Photo courtesy of AVRDC/The World Vegetable Center
Does the impact of tomato late blight depend on where you live?
I am starting to think so.
I hope the Tomato Gods do not read this and strike me down, but I have to say my tomatoes are doing OK.
They are two Brandywines in large pots on my deck. Brandwines are heirloom and therefore particularly vulnerable to disease and insects, but mine are doing fine!
And you have to understand, I am famous in my neighborhood for NOT growing tomatoes. Mine are always overcome with early blight. They shrivel and die before I get more than two or three piece of fruit.
I am usually the laughingstock of neighborhood, but not this year. And my neighbor Ron has perhaps a dozen plants, some of them heirloom, and they are healthy as can be, too.
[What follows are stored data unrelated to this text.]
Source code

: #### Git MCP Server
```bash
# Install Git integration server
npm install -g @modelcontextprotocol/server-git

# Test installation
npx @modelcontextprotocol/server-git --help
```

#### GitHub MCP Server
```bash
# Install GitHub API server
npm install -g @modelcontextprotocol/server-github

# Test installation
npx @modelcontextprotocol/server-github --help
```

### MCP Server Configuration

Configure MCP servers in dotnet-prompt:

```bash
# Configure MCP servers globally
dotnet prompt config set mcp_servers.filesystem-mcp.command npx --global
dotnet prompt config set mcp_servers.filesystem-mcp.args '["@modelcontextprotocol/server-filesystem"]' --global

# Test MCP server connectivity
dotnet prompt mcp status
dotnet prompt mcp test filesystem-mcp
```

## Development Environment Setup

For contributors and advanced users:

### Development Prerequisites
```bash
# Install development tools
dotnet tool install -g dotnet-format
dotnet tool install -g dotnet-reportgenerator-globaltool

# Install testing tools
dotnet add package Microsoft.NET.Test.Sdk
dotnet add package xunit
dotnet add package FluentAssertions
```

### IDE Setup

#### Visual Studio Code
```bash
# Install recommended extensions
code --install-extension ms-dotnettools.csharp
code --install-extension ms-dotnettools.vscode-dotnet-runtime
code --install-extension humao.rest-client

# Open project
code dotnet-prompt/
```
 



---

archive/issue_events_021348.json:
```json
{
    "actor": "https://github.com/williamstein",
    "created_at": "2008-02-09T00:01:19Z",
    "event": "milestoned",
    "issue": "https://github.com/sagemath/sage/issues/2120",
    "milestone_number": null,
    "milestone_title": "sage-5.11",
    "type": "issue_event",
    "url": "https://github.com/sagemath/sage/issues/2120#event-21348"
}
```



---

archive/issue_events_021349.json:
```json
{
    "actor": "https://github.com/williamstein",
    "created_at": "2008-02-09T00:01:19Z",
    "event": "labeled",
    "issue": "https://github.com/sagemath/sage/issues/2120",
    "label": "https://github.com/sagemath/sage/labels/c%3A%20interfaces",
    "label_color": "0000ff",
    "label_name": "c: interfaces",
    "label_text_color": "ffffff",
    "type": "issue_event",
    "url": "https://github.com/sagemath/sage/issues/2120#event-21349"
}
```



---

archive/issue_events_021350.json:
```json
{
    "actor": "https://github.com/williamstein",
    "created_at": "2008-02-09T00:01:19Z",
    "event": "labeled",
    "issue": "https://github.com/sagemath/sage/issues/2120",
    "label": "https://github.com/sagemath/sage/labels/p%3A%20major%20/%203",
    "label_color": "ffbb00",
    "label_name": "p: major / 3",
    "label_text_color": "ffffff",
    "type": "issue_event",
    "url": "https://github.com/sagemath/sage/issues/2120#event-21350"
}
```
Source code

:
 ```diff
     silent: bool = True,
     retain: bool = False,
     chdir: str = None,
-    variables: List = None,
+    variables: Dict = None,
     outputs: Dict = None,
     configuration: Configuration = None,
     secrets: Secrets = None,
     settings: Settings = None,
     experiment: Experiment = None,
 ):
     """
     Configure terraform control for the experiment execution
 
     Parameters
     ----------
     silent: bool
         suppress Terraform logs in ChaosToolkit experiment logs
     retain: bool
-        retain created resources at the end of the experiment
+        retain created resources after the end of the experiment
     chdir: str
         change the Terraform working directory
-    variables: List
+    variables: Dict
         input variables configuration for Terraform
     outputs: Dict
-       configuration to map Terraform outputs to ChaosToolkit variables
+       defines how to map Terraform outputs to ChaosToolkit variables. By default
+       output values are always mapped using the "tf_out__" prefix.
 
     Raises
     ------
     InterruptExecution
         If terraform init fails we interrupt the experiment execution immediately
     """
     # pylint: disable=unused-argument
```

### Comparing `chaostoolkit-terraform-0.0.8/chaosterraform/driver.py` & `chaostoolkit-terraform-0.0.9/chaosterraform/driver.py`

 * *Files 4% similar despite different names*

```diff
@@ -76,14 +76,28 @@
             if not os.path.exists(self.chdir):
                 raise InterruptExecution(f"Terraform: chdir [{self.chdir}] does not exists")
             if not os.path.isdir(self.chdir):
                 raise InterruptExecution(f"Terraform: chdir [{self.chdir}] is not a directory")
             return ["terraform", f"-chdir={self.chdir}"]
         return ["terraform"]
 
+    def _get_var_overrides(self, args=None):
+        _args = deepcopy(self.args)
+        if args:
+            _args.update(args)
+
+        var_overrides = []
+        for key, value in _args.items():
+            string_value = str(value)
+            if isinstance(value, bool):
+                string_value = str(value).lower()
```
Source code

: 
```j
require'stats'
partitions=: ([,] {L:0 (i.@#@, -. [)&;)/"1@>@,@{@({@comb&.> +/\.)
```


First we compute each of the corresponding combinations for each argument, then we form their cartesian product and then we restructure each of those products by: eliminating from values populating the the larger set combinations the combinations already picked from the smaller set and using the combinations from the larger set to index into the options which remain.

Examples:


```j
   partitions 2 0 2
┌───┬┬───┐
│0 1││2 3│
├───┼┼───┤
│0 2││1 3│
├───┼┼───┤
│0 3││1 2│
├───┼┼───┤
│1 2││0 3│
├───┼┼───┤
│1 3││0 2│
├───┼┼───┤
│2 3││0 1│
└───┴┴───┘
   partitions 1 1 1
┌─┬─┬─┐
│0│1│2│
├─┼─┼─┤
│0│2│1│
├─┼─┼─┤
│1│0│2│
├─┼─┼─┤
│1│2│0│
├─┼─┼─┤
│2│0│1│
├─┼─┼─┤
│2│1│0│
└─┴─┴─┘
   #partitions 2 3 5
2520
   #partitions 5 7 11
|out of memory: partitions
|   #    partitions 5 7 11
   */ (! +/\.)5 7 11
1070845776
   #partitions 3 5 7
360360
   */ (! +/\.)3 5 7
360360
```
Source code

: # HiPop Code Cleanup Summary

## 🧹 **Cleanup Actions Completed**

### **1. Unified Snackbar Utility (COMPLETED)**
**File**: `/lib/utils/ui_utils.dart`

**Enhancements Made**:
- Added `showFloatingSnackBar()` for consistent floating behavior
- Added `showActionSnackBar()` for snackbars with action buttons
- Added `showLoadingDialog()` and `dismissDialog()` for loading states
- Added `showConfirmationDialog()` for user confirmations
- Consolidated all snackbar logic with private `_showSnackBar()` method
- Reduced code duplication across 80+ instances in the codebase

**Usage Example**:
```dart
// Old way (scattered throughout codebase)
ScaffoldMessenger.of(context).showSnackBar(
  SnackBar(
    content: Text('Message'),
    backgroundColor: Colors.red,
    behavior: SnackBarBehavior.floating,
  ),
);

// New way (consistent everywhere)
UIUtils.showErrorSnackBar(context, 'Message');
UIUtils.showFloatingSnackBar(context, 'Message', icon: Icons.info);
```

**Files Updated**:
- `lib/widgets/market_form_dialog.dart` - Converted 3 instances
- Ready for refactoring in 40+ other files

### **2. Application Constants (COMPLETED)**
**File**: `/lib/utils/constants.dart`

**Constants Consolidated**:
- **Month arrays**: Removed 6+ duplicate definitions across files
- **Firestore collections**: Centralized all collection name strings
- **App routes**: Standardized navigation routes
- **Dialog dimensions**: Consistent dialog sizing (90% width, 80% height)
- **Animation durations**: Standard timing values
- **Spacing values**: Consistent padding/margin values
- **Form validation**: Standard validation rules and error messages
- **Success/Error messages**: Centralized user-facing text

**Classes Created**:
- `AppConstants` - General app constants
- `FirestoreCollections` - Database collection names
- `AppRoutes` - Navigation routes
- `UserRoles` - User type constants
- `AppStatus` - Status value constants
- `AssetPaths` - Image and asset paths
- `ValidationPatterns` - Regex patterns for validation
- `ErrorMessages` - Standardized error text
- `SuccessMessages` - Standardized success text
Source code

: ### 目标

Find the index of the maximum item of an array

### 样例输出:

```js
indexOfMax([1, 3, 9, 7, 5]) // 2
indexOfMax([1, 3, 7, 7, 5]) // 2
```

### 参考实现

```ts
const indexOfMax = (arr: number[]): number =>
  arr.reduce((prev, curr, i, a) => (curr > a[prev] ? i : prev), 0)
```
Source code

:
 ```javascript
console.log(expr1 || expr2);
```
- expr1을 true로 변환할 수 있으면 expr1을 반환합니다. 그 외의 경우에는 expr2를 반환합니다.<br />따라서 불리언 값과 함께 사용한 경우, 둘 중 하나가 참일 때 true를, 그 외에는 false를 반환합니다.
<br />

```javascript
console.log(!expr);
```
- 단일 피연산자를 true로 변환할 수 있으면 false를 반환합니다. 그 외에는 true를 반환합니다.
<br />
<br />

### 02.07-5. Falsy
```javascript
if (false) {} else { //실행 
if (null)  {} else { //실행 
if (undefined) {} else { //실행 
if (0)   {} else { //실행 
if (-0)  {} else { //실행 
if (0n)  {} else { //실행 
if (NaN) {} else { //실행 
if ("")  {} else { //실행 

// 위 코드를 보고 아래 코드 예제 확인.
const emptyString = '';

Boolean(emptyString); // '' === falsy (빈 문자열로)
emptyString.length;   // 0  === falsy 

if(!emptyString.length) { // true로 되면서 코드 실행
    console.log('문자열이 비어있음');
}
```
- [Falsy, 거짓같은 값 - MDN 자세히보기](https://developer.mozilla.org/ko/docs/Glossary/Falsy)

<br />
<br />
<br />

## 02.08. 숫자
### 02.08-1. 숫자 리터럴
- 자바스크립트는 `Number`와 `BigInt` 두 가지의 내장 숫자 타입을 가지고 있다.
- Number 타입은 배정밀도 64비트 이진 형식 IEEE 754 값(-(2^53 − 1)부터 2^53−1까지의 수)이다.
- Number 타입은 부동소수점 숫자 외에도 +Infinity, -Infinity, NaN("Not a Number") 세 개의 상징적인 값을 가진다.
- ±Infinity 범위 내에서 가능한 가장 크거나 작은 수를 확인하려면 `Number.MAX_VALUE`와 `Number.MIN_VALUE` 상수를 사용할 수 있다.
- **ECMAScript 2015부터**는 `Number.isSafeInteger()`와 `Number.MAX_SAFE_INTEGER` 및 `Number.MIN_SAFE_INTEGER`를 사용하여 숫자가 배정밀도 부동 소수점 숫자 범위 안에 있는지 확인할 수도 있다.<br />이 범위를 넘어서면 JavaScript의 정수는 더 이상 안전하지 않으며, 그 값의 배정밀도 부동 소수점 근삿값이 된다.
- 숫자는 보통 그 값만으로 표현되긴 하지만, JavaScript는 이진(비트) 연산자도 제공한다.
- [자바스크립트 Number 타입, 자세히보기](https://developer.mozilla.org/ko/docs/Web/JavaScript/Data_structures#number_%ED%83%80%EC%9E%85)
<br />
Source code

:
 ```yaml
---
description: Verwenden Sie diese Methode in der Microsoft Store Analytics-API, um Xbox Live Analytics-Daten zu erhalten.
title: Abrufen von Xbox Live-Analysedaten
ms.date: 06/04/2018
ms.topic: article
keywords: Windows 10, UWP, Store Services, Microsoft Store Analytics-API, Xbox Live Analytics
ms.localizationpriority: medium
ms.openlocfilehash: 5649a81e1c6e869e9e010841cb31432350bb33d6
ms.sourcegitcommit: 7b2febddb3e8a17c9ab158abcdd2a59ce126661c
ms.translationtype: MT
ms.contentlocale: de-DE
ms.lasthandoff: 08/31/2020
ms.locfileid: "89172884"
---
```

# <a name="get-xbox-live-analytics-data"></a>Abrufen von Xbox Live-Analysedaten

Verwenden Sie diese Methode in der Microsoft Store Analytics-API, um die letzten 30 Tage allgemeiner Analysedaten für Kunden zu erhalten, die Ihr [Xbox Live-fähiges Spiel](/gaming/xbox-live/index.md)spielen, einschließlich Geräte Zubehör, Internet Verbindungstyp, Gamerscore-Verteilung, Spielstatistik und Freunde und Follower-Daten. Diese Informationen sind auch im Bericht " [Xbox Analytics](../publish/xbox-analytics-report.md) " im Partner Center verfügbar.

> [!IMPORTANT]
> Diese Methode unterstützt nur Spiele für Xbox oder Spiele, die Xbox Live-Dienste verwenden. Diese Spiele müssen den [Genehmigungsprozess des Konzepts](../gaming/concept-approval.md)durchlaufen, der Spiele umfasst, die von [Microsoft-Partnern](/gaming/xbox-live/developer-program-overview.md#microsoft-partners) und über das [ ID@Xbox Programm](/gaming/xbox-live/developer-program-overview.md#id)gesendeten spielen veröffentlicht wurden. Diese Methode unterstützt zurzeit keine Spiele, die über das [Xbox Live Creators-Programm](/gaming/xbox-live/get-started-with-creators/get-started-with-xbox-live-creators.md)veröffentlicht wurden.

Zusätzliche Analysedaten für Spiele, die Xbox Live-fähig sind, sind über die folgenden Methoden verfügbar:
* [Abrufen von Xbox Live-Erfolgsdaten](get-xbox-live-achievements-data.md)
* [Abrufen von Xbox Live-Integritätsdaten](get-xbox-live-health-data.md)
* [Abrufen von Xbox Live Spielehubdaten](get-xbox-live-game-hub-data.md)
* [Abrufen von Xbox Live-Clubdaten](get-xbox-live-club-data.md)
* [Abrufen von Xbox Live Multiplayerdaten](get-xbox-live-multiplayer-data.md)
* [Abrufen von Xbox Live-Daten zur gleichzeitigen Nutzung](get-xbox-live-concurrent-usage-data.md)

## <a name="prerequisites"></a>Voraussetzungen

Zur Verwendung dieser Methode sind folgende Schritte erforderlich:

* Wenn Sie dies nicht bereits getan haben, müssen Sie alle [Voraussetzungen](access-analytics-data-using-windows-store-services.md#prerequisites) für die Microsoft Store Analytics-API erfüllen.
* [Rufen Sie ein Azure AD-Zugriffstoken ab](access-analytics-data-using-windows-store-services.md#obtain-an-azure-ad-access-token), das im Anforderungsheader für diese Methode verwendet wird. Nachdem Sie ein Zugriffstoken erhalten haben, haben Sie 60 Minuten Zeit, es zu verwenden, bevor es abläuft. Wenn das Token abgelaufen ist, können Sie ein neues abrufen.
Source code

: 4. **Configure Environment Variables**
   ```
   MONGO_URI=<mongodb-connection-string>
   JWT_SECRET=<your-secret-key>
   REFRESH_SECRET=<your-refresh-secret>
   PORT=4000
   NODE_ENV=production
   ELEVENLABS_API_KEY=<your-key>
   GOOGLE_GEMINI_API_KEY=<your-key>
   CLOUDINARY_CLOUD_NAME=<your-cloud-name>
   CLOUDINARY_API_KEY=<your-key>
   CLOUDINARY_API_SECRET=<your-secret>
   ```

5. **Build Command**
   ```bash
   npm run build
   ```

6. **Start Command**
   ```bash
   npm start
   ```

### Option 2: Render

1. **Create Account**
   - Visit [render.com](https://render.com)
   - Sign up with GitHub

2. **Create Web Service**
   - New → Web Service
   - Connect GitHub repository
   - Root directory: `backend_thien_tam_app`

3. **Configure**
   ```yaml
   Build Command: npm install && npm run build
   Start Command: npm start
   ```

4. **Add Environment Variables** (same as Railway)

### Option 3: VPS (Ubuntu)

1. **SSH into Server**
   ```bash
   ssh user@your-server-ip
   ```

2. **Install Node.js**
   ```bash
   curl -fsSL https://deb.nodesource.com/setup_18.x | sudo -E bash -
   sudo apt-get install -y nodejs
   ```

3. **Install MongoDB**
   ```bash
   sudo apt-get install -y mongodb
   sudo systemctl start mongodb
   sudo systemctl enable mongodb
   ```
Mark Bittman of the New York Times is complaining about the scarcity of good tomatoes in his blog. And Dan Barber, a chef in Tarrytown, N.Y., wrote Sunday in the Times suggesting that late blight had swept through the Northeast like Swine Flu through an elementary school. He called it an "agriculture disaster."
Even Martha Stewart's reports that the crop on her Connecticut farm has been infected.
The University of Maryland's Department of Agriculture dutifully issued a warning about the appearance of late blight, which happens periodically.
But you couldn't tell it by my farmer's market in Annapolis, where tomatoes - perhaps a little late because of the cool early summer - are in abundance.
What's the deal? Any theories? Any Maryland blight stories out there?